Aller au contenu

Cours d’agriculture (Rozier)/PINTADE ou PEINTADE

La bibliothèque libre.
Hôtel Serpente (Tome septièmep. 712-713).


PINTADE ou PEINTADE. Dénomination qu’elle mérite mieux que la première, attendu que son plumage semble peint & tacheté de marques noires & blanches. On la nomme encore Poule de Numidie, Poule de Guinée. C’est la numida meleagris. Lin.

Je n’ai jamais élevé de pintades, je suis obligé de copier ce qui a été dit : elle est de la grosseur d’une poule ; ses ailes étant pliées, s’étendent à un pouce au-delà de l’origine de la queue. La tête n’est pas couverte de plumes, il y a seulement, à l’origine du bec de quelques individus de cette espèce, un petit bouquet composé de poils roides, assez semblables a des soies de cochon. La pintade a sur le front une espèce de corne conique, courbée en arrière & couverte d’une peau de couleur fauve, brune & rougeâtre. Elle a aussi des membranes charnues d’un très-beau rouge, qui pendent à côté de l’ouverture du bec ; les joues sont bleuâtres dans le mâle & rouges dans la femelle. La partie supérieure du col est couverte de plumes noires, semblables à des poils ; la partie inférieure a une couleur cendrée tirant sur le violet ; les plumes du dos, du croupion, les petites des ailes, celles du dessus de la queue, de la poitrine, du ventre, des côtés du corps sont noires, & ont des taches blanches, rondes & symétriques ; le tour de ces taches est purement noir & le reste de la plume est d’un noir mêlé de cendré. Les taches du dos sont plus petites que celles des autres parties du corps, & il n’y a pas de couleur cendrée sur les plumes de toute la face inférieure de l’oiseau. Les grandes plumes des ailes sont noirâtres & ont des taches blanches. La queue est arrondie comme celle des perdrix, & de couleur grise ; elle a des taches blanches, rondes & entourées de noir ; elle porte sa queue recourbée comme la perdrix, ce qui fait paroisse bossu le dos de l’oiseau. Son bec est rouge à son origine, & de couleur de corne à son extrémité.

Cet oiseau pond & couve de même que les poules ordinaires ; ses œufs sont plus petits & moins blancs, ils tirent un peu sur la couleur de chair & sont marqués de points noirs. On ne peut guère accoutumer la pintade à pondre dans le poulailler ; elle cherche le plus épais des haies & des broussailles où elle pond jusqu’à cent œufs successivement, pourvu qu’on en laisse quelqu’un dans son nid.

On ne permet guère aux pintades domestiques de couver leurs œufs, parce que les mères ne s’y attachent point & abandonnent souvent leurs petits ; on aime mieux les faire couver par des poules d’Inde ou par les poules communes. Les jeunes pintades ressemblent à des perdreaux ; leurs pieds & leurs becs rouges, joint à leur plumage qui est alors d’un gris de perdrix, les rendent fort agréables à la vue. On les nourrit avec du millet, mais elles sont très-difficiles à élever.[1]

La pintade est un oiseau extrêmement vif, inquiet, turbulent ; elle court avec une vitesse extraordinaire, à peu près comme la caille & la perdrix, & ne vole pas fort haut. Elle se plaît néanmoins à se percher sur les toits & sur les arbres, & elle s’y tient plus volontiers pendant la nuit que dans les poulaillers. Son cri est aigu, perçant, désagréable & presque continuel ; du reste, elle est d’humeur querelleuse & veut être la maîtresse dans la basse-cour ; les plus grosses volailles, même les poules-d’Inde sont forcées de lui céder. La dureté de son bec & l’agilité de ses mouvemens la font redouter de la volaille. La pintade est comptée parmi les meilleurs gibiers.

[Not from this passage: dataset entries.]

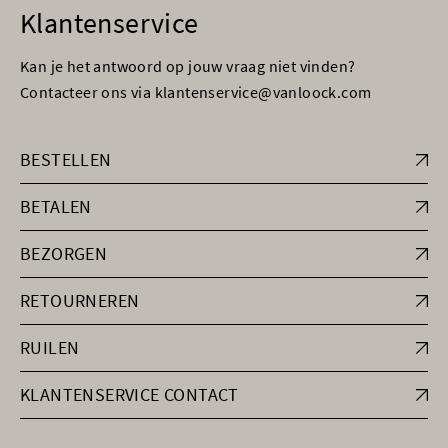
Klantenservice
Kan je het antwoord op jouw vraag niet vinden?
Contacteer ons via klantenservice@vanloock.com
BESTELLEN
BETALEN
BEZORGEN
RETOURNEREN
RUILEN
KLANTENSERVICE CONTACT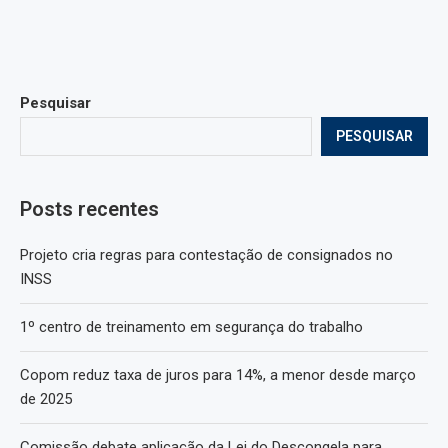
Pesquisar
PESQUISAR
Posts recentes
Projeto cria regras para contestação de consignados no
INSS
1º centro de treinamento em segurança do trabalho
Copom reduz taxa de juros para 14%, a menor desde março
de 2025
Comissão debate aplicação da Lei do Descongela para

  1. Note de l’Éditeur. Cette difficulté est plutôt l’effet d’un climat froid, qui convient très-peu à un oiseau originaire de Numidie, sur-tout lorsqu’il est nourri uniquement avec du grain. Il gratte la terre comme les poules, ce qui indique que comme elles, comme les perdrix, &c. il vit également de vers, de sauterelles, & autres insectes semblables : sa domesticité ne peut lui faire perdre les goûts naturels, puisqu’ils tiennent à ses besoins.